(Dataset records)
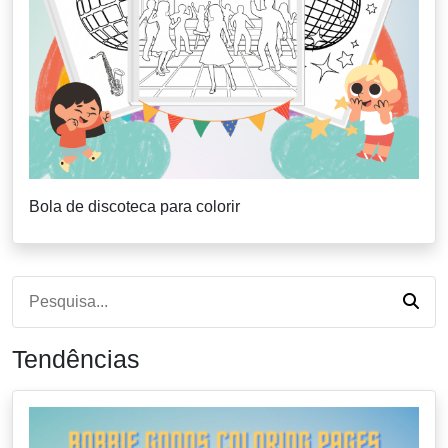
Bola de discoteca para colorir
Tendências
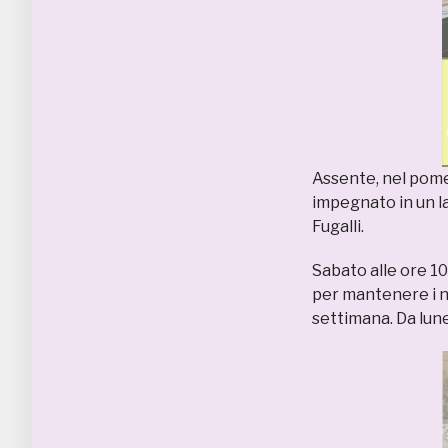
Assente, nel pome
impegnato in un la
Fugalli.
Sabato alle ore 1
per mantenere i n
settimana. Da lune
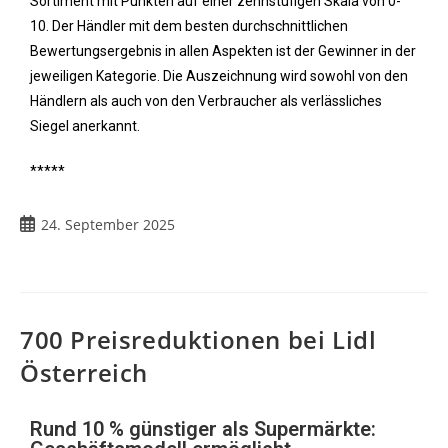
Sortiment mit Punkten auf einer zehnstufigen Skala von 0-
10. Der Händler mit dem besten durchschnittlichen
Bewertungsergebnis in allen Aspekten ist der Gewinner in der
jeweiligen Kategorie. Die Auszeichnung wird sowohl von den
Händlern als auch von den Verbraucher als verlässliches
Siegel anerkannt.
*****
24. September 2025
700 Preisreduktionen bei Lidl
Österreich
Rund 10 % günstiger als Supermärkte:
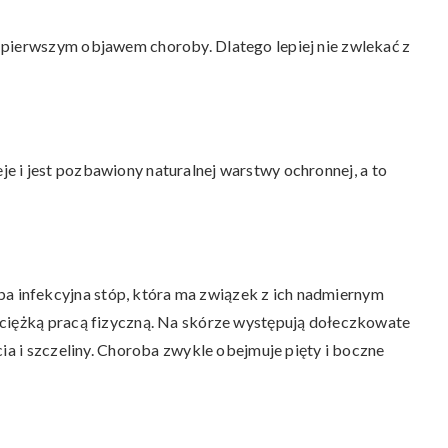
 pierwszym objawem choroby. Dlatego lepiej nie zwlekać z
e i jest pozbawiony naturalnej warstwy ochronnej, a to
infekcyjna stóp, która ma związek z ich nadmiernym
 ciężką pracą fizyczną. Na skórze występują dołeczkowate
cia i szczeliny. Choroba zwykle obejmuje pięty i boczne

__TASK DETAILS__. Copy exactly, and only, the lines running from the one containing "impegnato in un la" through the final line of the data, and omit the pictures.

__EXPECTED ANSWER__.
impegnato in un la
Fugalli.
Sabato alle ore 1
per mantenere i n
settimana. Da lune
Sortiment mit Punkten auf einer zehnstufigen Skala von 0-
10. Der Händler mit dem besten durchschnittlichen
Bewertungsergebnis in allen Aspekten ist der Gewinner in der
jeweiligen Kategorie. Die Auszeichnung wird sowohl von den
Händlern als auch von den Verbraucher als verlässliches
Siegel anerkannt.
*****
24. September 2025
700 Preisreduktionen bei Lidl
Österreich
Rund 10 % günstiger als Supermärkte:
 pierwszym objawem choroby. Dlatego lepiej nie zwlekać z
e i jest pozbawiony naturalnej warstwy ochronnej, a to
infekcyjna stóp, która ma związek z ich nadmiernym
 ciężką pracą fizyczną. Na skórze występują dołeczkowate
cia i szczeliny. Choroba zwykle obejmuje pięty i boczne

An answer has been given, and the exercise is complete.